The main limitation of this work is in the focus on service users and staff as participants to the exclusion of other stakeholders. There are several other stakeholders (e.g., commissioners, and policy makers) whose perspectives would have been useful, but resource and time limitations did not allow the inclusion of more stakeholders. However, we believe that service users and staff are key to the delivery system and provide a useful starting point. In addition, the choice of quotations in the qualitative analysis was not an exact science. There is therefore a subjective element to the size of a quotation based on what was considered meaningful or useful for the analysis. Though different quotation lengths may not have had significant impact on the system components, we believe the results of the co-occurrence analysis could be slightly different.

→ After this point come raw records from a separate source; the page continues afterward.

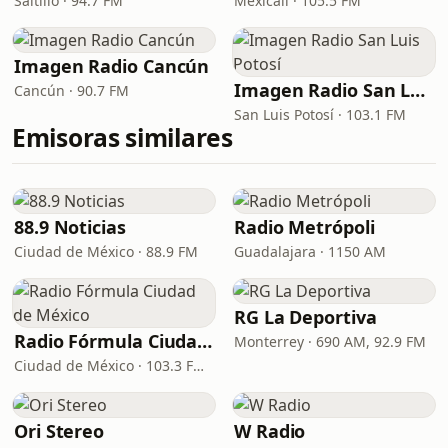
Saltillo · 94.7 FM
Mexicali · 105.5 FM
Imagen Radio Cancún
Imagen Radio San Luis Potosí
Cancún · 90.7 FM
San Luis Potosí · 103.1 FM
Emisoras similares
88.9 Noticias
Radio Metrópoli
Ciudad de México · 88.9 FM
Guadalajara · 1150 AM
RG La Deportiva
Radio Fórmula Ciudad de México
Monterrey · 690 AM, 92.9 FM
Ciudad de México · 103.3 FM - 970 AM
Ori Stereo
W Radio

The current work has provided a high-level system description but opens several potential questions for further exploration. For example, what is the most useful way of describing each of the components in detail? We intend to explore each system component in detail and develop diagrammatic approaches for visualising them.

6. Conclusions

This paper has shown that the stories that service users tell of their experience receiving care in a mental health delivery system, together with staff stories about their experience providing care in the same system, gives us a unique window into the delivery system. It also shows that the ten key components namely, Staff, Resources, Environment, Person/Groups, Processes, Data/Information, Conditions, Interventions, Family/Friends, and Goals, sufficiently represent a mental health delivery system. All these components are vital to the delivery of good quality and safe care and need to be considered in any service design work. The results show that all these components have different levels of association with each other based on the analysis of how frequently they occurred together in participants’ narratives. It was found for instance that service users in the service who were represented as the person/group component have the strongest association with processes whilst staff had the strongest association with resources. These associations are not meant to show which components are more or less important, but they might be useful in helping service designers better understand the complex inter-component interactions. We have also demonstrated that the interaction between system components may represent a taxonomy for visual communication about the relationship between system components.

Acknowledgments

This research was supported by The Healthcare Improvement Studies Institute (THIS Institute), University of Cambridge. THIS Institute is supported by the Health Foundation, an independent charity committed to bringing about better health and healthcare for people in the UK. The authors also want to thank all the service users and staff who participated in the focus groups and interviews and the members of the Service User Advisory Group (SUAG) for their contribution to the study.

Disclosure statement

No potential conflict of interest was reported by the authors.